Your tasks.
1. Answer these questions from the abstract on AIDS and tuberculosis in Haiti. Put each answer on its own line.
(a) How many patients with AIDS and tuberculosis were analyzed?
(b) How many times more likely to die were patients whose tuberculosis was diagnosed in the first 3 months after starting antiretroviral therapy?
(c) What two reasons does the text give for tuberculosis often going undetected before antiretroviral therapy begins?
2. Extend the passage on tuberculosis mortality among AIDS patients in Haiti, starting after its final sentence.

Excerpted passage.
· · · ·
Abstract
We analyzed mortality among 201 patients with AIDS and tuberculosis in Haiti. Patients who received a diagnosis of tuberculosis during the first 3 months after the initiation of antiretroviral therapy were 3.25 times more likely to die than were other patients with AIDS and tuberculosis. Failure to recognize active tuberculosis at initiation of antiretroviral therapy leads to increased mortality.
The incidence of tuberculosis (TB) is high among patients during the 3-month period after initiation of antiretroviral therapy (ART) in resource-poor settings because of subclinical TB that is unmasked with reconstitution of the immune system and because of more-intensive clinical surveillance and care [1, 2]. TB often goes undetected before ART initiation because of the low sensitivity of available diagnostic tests and the nonspecific symptoms of patients who have advanced AIDS [3]. We hypothesized that these patients with subclinical TB at ART initiation have high mortality rates because of the delays in diagnosis of TB and in initiation of anti-TB therapy. Therefore, we conducted a study to compare the mortality of patients who received a diagnosis of TB during the first 3 months after ART initiation with the mortality of other patients with AIDS and active TB.
· · · ·
Extracted information.
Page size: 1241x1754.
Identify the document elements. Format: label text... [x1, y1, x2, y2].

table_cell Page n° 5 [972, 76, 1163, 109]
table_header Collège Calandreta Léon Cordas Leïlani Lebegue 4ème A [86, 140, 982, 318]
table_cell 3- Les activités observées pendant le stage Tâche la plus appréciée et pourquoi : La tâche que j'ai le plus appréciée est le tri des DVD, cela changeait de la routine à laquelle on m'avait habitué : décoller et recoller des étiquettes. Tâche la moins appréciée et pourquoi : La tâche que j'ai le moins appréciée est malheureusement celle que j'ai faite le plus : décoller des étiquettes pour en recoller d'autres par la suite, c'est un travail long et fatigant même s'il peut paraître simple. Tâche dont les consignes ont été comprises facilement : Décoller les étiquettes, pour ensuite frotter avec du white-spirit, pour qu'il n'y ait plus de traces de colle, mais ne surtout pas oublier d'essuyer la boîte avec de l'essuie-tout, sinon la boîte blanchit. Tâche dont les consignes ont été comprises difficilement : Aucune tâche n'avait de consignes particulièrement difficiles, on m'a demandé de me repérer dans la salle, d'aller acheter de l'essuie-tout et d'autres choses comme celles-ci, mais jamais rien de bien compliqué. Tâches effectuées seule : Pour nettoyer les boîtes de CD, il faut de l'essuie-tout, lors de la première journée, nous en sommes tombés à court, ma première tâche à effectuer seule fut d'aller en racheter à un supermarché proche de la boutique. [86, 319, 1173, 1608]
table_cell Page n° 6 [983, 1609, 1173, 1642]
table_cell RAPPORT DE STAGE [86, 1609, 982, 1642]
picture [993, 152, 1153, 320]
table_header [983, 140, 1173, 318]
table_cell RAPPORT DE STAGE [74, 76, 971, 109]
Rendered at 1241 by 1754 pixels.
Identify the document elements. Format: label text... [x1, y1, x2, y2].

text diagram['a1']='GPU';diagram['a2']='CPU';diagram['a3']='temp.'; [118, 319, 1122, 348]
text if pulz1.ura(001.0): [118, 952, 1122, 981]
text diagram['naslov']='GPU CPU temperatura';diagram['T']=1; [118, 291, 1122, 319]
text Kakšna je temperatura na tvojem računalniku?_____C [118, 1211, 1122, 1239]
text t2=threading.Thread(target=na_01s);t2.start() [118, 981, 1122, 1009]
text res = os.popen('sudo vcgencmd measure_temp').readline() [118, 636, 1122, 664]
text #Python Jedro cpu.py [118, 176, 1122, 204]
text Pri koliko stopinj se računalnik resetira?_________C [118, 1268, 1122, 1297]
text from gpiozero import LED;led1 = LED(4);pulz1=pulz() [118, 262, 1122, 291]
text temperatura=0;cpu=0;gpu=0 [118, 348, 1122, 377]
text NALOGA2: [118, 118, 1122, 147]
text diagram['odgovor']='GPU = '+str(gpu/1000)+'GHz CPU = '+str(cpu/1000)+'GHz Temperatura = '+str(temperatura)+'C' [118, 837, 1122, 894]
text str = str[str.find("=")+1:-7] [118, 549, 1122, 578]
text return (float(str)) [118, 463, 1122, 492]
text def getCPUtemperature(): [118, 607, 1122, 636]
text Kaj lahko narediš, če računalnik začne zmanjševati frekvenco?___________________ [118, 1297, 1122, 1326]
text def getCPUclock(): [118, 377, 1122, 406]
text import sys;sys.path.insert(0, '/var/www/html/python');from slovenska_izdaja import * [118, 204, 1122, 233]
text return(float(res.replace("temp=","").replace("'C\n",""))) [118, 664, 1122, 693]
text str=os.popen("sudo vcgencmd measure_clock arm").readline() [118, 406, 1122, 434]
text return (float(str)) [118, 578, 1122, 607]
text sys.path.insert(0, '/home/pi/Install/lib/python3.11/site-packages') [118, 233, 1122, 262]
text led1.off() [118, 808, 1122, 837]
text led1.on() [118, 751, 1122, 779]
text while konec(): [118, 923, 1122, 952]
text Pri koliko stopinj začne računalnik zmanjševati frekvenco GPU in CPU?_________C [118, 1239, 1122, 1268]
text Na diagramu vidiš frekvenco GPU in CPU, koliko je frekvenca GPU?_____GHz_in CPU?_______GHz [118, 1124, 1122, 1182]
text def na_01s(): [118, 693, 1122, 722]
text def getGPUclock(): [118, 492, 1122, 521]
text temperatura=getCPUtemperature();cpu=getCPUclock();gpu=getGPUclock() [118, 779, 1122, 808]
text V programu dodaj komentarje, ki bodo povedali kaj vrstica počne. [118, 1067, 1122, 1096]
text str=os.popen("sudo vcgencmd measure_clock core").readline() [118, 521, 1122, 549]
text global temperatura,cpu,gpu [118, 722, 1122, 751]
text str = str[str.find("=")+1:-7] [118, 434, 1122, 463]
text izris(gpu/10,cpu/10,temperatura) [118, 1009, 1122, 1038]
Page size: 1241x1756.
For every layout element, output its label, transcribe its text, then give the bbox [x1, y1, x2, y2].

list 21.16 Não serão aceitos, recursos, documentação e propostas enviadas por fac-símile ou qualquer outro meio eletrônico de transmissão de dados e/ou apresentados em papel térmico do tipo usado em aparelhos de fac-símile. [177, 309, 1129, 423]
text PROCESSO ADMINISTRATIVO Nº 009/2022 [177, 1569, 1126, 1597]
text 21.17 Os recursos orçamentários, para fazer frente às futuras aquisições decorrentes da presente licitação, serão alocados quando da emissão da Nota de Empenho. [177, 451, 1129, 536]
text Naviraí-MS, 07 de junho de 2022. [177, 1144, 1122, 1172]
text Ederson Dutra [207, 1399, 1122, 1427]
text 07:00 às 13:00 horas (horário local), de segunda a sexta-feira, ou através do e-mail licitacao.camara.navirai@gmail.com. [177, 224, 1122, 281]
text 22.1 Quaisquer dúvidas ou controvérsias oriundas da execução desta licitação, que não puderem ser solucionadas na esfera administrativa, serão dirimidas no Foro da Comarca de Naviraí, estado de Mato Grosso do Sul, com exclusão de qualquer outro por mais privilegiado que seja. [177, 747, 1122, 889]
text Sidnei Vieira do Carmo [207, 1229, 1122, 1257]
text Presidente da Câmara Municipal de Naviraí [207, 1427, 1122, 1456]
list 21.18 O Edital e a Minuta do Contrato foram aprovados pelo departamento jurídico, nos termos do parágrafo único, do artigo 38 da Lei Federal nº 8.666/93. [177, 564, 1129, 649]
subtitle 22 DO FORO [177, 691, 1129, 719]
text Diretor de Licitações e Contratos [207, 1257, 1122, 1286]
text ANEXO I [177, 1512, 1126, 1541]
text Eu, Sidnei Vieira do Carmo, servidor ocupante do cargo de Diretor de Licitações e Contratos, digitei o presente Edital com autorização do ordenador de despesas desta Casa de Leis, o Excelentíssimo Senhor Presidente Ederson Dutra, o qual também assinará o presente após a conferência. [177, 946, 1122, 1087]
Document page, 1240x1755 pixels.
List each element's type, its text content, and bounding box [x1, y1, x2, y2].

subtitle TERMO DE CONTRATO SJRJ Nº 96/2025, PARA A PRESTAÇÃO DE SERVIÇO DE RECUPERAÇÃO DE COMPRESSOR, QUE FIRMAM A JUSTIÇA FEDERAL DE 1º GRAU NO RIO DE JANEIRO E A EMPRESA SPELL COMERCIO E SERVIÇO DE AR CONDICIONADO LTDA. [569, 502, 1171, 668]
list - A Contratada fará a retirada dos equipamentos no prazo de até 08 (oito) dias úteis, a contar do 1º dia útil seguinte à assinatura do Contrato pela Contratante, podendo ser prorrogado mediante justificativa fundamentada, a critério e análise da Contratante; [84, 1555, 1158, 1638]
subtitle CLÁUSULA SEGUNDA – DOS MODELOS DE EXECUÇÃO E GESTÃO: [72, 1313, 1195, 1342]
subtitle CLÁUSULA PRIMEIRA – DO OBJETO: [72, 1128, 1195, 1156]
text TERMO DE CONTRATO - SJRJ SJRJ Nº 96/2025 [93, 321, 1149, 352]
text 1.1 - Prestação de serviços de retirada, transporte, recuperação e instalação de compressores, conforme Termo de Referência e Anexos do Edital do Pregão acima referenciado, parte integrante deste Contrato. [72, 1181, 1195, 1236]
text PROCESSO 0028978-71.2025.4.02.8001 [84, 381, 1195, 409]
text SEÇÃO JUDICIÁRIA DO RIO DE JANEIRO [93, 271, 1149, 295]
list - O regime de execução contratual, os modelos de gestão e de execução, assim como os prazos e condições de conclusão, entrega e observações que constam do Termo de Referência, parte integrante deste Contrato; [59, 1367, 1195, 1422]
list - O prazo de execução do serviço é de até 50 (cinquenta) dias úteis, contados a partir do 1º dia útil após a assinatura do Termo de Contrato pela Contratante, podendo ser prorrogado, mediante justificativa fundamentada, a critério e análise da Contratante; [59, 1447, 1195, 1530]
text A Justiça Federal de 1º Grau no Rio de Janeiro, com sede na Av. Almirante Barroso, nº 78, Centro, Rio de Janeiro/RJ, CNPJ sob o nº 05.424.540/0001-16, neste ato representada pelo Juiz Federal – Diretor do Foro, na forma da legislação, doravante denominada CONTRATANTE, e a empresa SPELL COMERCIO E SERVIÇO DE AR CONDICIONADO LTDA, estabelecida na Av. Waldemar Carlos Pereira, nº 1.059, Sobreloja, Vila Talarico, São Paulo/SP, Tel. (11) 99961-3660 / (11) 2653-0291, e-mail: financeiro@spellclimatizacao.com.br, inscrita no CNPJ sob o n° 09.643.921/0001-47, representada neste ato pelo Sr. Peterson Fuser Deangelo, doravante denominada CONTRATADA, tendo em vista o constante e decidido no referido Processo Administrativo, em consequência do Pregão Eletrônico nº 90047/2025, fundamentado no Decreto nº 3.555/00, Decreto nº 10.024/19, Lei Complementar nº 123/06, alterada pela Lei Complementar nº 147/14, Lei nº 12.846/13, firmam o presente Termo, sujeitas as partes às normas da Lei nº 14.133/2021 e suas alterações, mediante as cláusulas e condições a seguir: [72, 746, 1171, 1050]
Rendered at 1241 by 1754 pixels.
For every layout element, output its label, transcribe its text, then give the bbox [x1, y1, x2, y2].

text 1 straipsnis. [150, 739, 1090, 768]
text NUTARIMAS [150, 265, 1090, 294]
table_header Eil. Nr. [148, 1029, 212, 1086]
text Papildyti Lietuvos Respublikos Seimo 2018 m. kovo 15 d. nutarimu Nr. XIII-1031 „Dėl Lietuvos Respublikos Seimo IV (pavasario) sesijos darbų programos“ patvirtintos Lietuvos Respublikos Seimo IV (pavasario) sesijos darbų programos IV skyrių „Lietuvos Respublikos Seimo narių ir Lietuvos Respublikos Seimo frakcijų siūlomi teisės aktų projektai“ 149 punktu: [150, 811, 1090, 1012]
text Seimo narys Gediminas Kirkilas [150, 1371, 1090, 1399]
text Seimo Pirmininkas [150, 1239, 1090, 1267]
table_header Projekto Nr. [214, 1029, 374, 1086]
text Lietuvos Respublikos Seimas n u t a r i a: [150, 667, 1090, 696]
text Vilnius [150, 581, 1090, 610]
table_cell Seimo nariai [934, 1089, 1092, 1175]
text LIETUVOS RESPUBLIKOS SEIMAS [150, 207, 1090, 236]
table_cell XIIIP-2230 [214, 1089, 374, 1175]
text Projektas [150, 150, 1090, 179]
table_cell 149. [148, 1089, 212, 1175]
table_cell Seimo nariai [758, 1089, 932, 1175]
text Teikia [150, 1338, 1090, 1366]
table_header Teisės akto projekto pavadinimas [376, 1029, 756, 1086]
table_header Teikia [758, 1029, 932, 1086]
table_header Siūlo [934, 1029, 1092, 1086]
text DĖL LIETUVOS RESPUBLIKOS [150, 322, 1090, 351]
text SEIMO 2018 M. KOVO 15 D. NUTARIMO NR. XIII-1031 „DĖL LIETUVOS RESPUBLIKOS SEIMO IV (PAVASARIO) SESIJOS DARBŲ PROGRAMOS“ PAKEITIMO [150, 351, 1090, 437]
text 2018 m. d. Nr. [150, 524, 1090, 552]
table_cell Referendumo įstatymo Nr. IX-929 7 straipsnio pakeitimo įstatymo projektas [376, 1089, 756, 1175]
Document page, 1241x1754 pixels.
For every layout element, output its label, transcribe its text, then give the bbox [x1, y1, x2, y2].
· · · ·
Answers for each item.
1.
(a) 201 patients.
(b) 3.25 times more likely.
(c) Available diagnostic tests have low sensitivity, and patients with advanced AIDS have nonspecific symptoms.

2.
METHODS
Study setting
The study was conducted at the Groupe Haitien d’Etude du Sarcome de Kaposi et des Infections Opportunistes (GHESKIO) Center in Port-au-Prince, Haiti. Three percent of the adult population of Haiti is estimated to be infected with HIV; the prevalence of TB is 405 cases per 100,000 people [4]. Patients with AIDS at GHESKIO are treated according to the recommendations of the World Health Organization (WHO) [5]. ART treatment protocols and outcomes have been described elsewhere [6]. All patients who present with cough are screened for TB with acid-fast bacilli testing of 3 sputum smears and examination of a chest radiograph. If screening findings are negative but TB is suspected, mycobacterial culture of sputum is performed on solid media.
Patients with AIDS and active TB receive an efavirenz-based ART regimen and the standard 6-month TB treatment protocol recommended by the WHO (isoniazid, rifampin, ethambutol, and pyrazinamide daily for 2 months followed by isoniazid and rifampin daily for 4 months). ART is initiated 2–8 weeks after starting TB therapy for patients with CD4 cell counts <200 cells/mm3; for patients with advanced AIDS or CD4 cell counts <50 cells/mm3, ART is started at the same time as TB therapy [5]. This is earlier than some programs, which defer ART until patients receiving a TB regimen are stable.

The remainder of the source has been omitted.